Esses líquidos são resultantes da saliva deglutida, do muco do intestino, do suco gástrico, da bile e do suco pancreático. Tudo isso deveria estar sendo absorvido pelo intestino, mas, devido à obstrução, acaba se acumulando no estômago –o que gera até 2.000 ml de líquido escurecido a cada 24 horas.
No momento, além da retirada do líquido acumulado por meio da sonda nasogástrica, a terapia de Bolsonaro consiste em jejum oral, soro de hidratação e reposição de glicose e eletrólitos (especialmente sódio e potássio) e uso de antibióticos para evitar infecção. É o chamado tratamento conservador.
Nas próximas horas, também é provável que seja colocado um cateter no seu pescoço para alimentação parenteral –que vai nutrir o presidente com proteínas, gordura, lipídios entre outros.
Segundo Diego Adão Fanti Silva, cirurgião do aparelho digestivo da Unifesp (Universidade Federal de São Paulo), as chances de sucesso do tratamento conservador são de 80%.
Ou seja, com a retirada do líquido do estômago, a distensão abdominal tende a diminuir e é provável que a aderência que está obstruindo o trânsito intestinal se desfaça sozinha.

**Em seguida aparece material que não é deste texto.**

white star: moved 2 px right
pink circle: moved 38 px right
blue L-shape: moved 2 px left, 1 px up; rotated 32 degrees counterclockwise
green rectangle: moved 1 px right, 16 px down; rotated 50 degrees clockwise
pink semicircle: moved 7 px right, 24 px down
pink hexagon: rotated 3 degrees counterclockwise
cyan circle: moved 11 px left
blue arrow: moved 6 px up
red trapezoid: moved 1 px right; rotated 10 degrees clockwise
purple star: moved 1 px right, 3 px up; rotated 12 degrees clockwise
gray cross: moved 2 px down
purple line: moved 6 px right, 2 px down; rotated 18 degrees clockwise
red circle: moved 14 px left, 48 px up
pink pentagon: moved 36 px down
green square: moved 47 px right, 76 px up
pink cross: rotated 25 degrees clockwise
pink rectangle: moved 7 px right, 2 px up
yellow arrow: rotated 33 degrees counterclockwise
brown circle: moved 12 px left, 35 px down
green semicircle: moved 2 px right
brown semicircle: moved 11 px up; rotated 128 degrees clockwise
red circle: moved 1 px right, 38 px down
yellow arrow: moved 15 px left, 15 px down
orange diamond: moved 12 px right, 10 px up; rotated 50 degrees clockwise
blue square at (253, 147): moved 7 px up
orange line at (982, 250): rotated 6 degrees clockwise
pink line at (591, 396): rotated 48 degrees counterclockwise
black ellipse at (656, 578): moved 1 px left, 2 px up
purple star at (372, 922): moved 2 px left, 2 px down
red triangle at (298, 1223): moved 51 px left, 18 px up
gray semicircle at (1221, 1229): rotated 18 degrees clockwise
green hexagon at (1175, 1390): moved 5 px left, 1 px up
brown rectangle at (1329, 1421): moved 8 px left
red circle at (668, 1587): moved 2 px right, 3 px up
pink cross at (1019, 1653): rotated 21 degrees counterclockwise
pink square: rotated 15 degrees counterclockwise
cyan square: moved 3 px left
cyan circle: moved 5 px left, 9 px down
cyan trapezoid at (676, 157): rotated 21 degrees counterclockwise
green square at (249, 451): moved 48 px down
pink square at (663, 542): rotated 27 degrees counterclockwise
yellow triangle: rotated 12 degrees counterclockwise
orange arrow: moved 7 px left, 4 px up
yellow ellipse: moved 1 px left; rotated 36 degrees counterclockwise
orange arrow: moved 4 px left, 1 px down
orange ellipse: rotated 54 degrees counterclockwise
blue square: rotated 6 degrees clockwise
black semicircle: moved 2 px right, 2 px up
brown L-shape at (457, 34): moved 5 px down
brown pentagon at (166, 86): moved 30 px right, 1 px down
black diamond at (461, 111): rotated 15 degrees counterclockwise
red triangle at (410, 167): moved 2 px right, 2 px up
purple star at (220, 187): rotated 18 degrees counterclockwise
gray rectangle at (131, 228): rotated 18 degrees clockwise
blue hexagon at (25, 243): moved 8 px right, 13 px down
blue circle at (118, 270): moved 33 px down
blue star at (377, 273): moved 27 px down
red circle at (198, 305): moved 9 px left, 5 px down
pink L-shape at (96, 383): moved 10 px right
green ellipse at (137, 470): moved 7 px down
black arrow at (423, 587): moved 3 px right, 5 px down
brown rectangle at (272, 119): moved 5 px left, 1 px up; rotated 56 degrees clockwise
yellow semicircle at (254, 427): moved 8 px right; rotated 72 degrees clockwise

O fato de Bolsonaro já ter tido o mesmo quadro em julho do ano passado não altera as chances de sucesso do tratamento conservador, afirma Silva. “É como se fosse o primeiro evento de novo. Cada crise carrega em si a chance de [de o tratamento] dar certo ou errado.”
Nas próximas horas, há sinais importantes que devem ser considerados, segundo o cirurgião. Por exemplo, o chamado débito da sonda, ou seja, o volume de líquido que está saindo pela sonda do nariz.
De acordo com Silva, conforme a aderência começa a se soltar, diminui o volume de líquido que sai pela sonda e a cor fica mais clara. Outro sinal positivo é quando o presidente começar a comer e a beber sem vomitar e, por fim, quando eliminar gases e fezes.
Se o quadro não melhorar em dois ou três dias, pode haver necessidade de cirurgia. Para Silva, somente nessas circunstâncias a intervenção estaria indicada.
“Quando você opera, a própria cirurgia é causadora de novas brida [aderências], a cirurgia não tira esse risco. Você também pode se desfazer daquela aderência que está provocando a obstrução, mas, quando você opera [um intestino como o presidente], são várias aderências, não é só uma.”
Já o cirurgião Carlos Sobrado, da USP, diz que quando as crises obstrutivas começam a se repetir, a cirurgia pode ser uma boa opção.
“Quando a pessoa já teve três crises, a chance de ter novas é muito alta, então, precisa operar. Não tem jeito. Mas tem que ser um médico experiente, não é cirurgia para garoto”, diz ele.
Segundo ele, essas aderências são, em geral, muito firmes, localizadas em regiões críticas. “Tem que ter muita paciência para deslocar uma alça intestinal grudada no fígado, na via biliar, no ureter, nos vasos ilíacos, na aorta, nos vasos abdominais.”
De acordo com ele, estudos que acompanharam pacientes que tiveram várias crises de aderência e que compararam desfechos a médio e longo prazo concluíram que o grupo operado levou vantagem em relação ao que recebeu tratamento conservador.
“Os pacientes tiveram menos crises recorrentes do que aqueles que ficaram só com tratamento clínico.”
No ponto de vista do cirurgião, Bolsonaro seria candidato a uma cirurgia. Ele diz que o tratamento clínico pode trazer um alívio momentâneo, após as alças intestinais se desdobrarem, mas a aderência que provavelmente está grudada na parede abdominal continuará lá.
“Com a cirurgia, você libera todas as aderências, coloca todos os órgãos na posição normal. Pode grudar novamente? Pode, em 10%, 15% dos casos”, afirma.
Para Diego Silva, o risco de novas crises de obstrução acompanhará Bolsonaro pelo resto da vida independentemente do tratamento que receberá agora ou do estilo de vida que adota. “Pode ter de novo ou pode ser que não tenha nunca mais. É totalmente aleatório.”